The Titicaca Lake and the floating islands are the biggest tourist atractiveness of the Province of Puno. The splendid landscapes and fascinating life of its inhabitants make a visit to the islands Taquile and Amantani a must.
Titicaca Lake is the highest, navigable lake in the world. It has a surface of 8.560 square kilometers and a maximun depth of 227 meters. There are 36 islands, being the most important one Taquile, Amantani, Soto, Anapia and Uros.
The Chullpas of Sillustani offer an imposing and barren landscape at four thousand meters of altitude. Around a lagoon you can behold pre-incaic circular towers that were used as tumbs for the noble people of the Aymaras.
Titicaca: A great Lake
Titicaca Lake is the highest, navigable lake of the world. It is located at 3.809 m.a.s.l., with an approximate surface of 8.560 square kilometers, a length of 194 kilometers and an average width of 65 kilometers. Its waters bear an extraordinary fauna: ducks, fish like suche, the carachi and trouts.
In its flora, the totora stands out (it serves as food for men and cattle, as well as to build houses, rafts and typical boats like the little horses of totora).
Titicaca Lake, that unites Peru with Bolivia, has 41 islands. The most important ones in Peruvian territory are: Taquile and Amantani.
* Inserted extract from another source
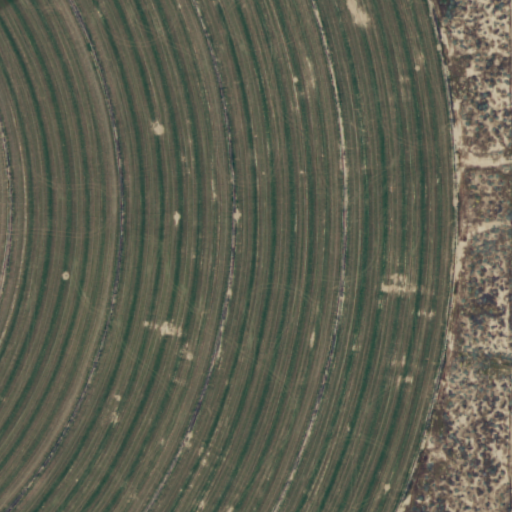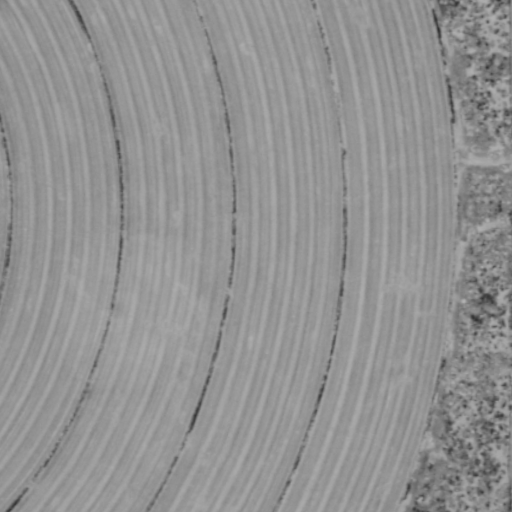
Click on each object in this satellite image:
road: (508, 206)
crop: (222, 251)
These are floating islands inhabited almost completely by Aymaras mixed with the last descendants of the Urus. The inhabitants fish with rudimentary nets and live in huts built with totora.
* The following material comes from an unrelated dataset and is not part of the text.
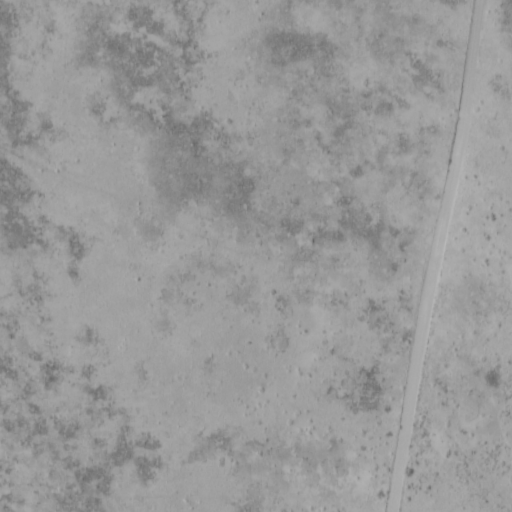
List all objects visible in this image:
road: (398, 256)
The floating islands of the Urus are located at 5 kilometers from Puno and at an altitude of 3.810 m.a.s.l., with a cold and dry climate. It is a group of 40 big, floating islands of totora where the inhabitants still live like their ancestors.
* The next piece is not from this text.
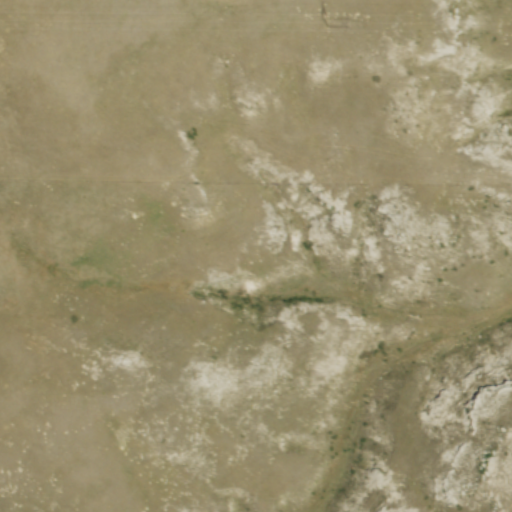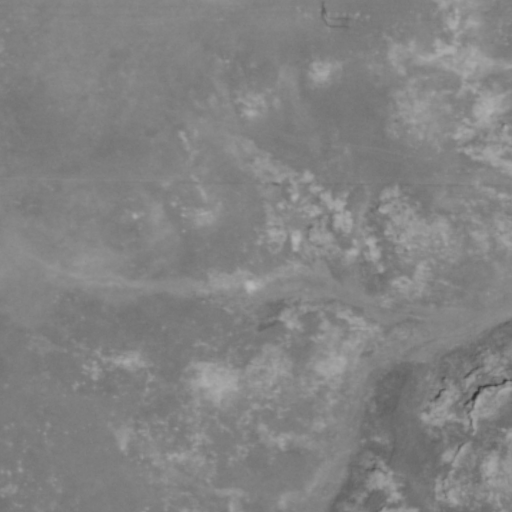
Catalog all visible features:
power tower: (327, 20)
Each island is inhabited by between 30 and 50 people.
It is considered one of the oldest towns of America, keeping its customs and traditions.
The Urus call themselves "kotsuña" = people of the lake. Their origin goes back to the time before the Inkas. They still keep their fishing traditions, especially for fish and hunt.
Juliaca is the most important city of the province. And is considered and trade center of llamas and alpacas.
On Mondays, important handicraft fairs are set up. Chucuito, located 19 kilometers away from Puno. It has a beautiful church Nuestra Señora de Asuncion and a small Inka temple dedicated to fertility.
The Juli Port, from where you can cross over to Bolivia, was an important missionary center for Dominicans and Jesuits. Excellent churches with a marked barroque stile are well conserved.
Amantani Island, located at 36 kilometers from the Port of Puno, across the peninsula of Capachica. The island is characterized for its bushes. It is interesting to visit the two natural view-points where you can see the remains of the pre hispanic temple of Pacha Tata, Pacha Mama, Incachincana, Ikca Tihana and the cementary of the mummies.
Taquile island, located at 35 kilometers from Puno, in the Chunchito bay. The place was used as a political prison until the first years of the 20th. century.
Esteves island, located at 65 kilometers from Puno. It has important archeological vestiges of the cultures Tihuanaco, Colla and Pucara. Many centuries later, during the war of Independence, it was used as a prison by the Spanish (1823 - 1824).
Archeological remains of Inka Uyo, located at 18 kilometers from Puno. Also known as the "Temple of the Fertility". The construction with 2 meters high walls and carved stones is characteristical. According to some researchers, it used to be a ceremonial center of great importance.
Archeological site of Cutimbo, located on the 22nd. kilometers of the road from Puno to Moquegua. Pre-hispanic cementery that belonged to the domain of the Lupacas and Collas. There are tracks from the times of the Inkas, besides of the cave paintings of 800 years of age.
Acheological site of Sillustani, located at 34 kilometers from Puno. Famous for the Chullpas: circular towers of stone built to keep the remains of the principal authorities of the old people from Collao. Not far away from the site, is the museum of Sitio where various pieces of the Colla, Tihuanaco and Inca cultures are kept.